_Extracted page text data_
•••
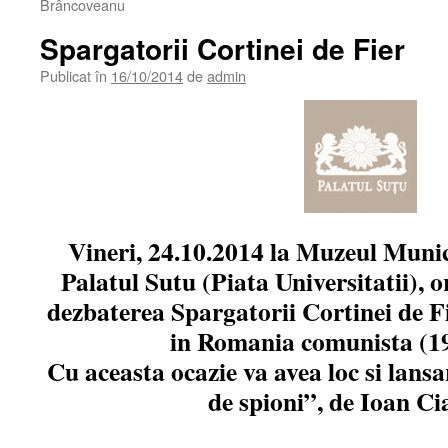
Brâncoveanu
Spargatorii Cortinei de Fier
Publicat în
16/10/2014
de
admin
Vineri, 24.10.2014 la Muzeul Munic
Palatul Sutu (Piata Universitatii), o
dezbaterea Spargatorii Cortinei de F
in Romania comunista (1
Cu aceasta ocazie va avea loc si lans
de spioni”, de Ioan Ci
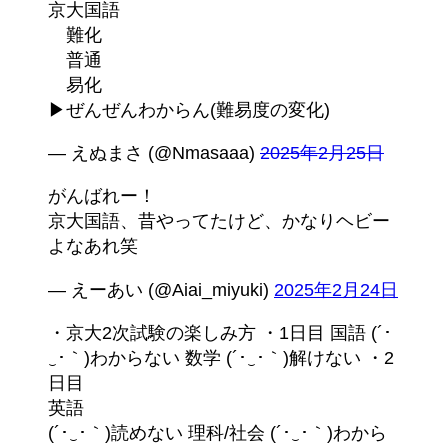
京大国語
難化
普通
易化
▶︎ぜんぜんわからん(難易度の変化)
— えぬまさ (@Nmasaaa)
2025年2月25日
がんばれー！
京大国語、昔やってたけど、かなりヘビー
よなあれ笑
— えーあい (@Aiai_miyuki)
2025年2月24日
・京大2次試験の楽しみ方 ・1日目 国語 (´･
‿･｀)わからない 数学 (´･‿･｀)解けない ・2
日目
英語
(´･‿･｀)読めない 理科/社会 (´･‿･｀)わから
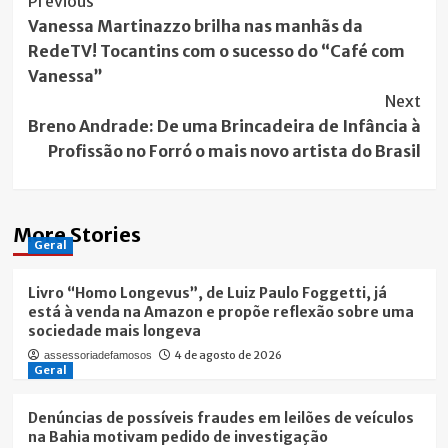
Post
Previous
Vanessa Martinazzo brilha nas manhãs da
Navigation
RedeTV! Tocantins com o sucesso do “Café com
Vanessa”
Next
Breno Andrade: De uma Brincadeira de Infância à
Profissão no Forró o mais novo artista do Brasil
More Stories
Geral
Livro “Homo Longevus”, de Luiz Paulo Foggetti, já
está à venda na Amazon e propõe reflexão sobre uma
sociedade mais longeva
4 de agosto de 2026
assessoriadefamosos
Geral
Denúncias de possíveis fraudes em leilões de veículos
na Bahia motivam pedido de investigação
•••
_What is expected_
When the word "Spargatorii" occurs in a line above, list that line.

_Problem solution_
Spargatorii Cortinei de Fier
dezbaterea Spargatorii Cortinei de F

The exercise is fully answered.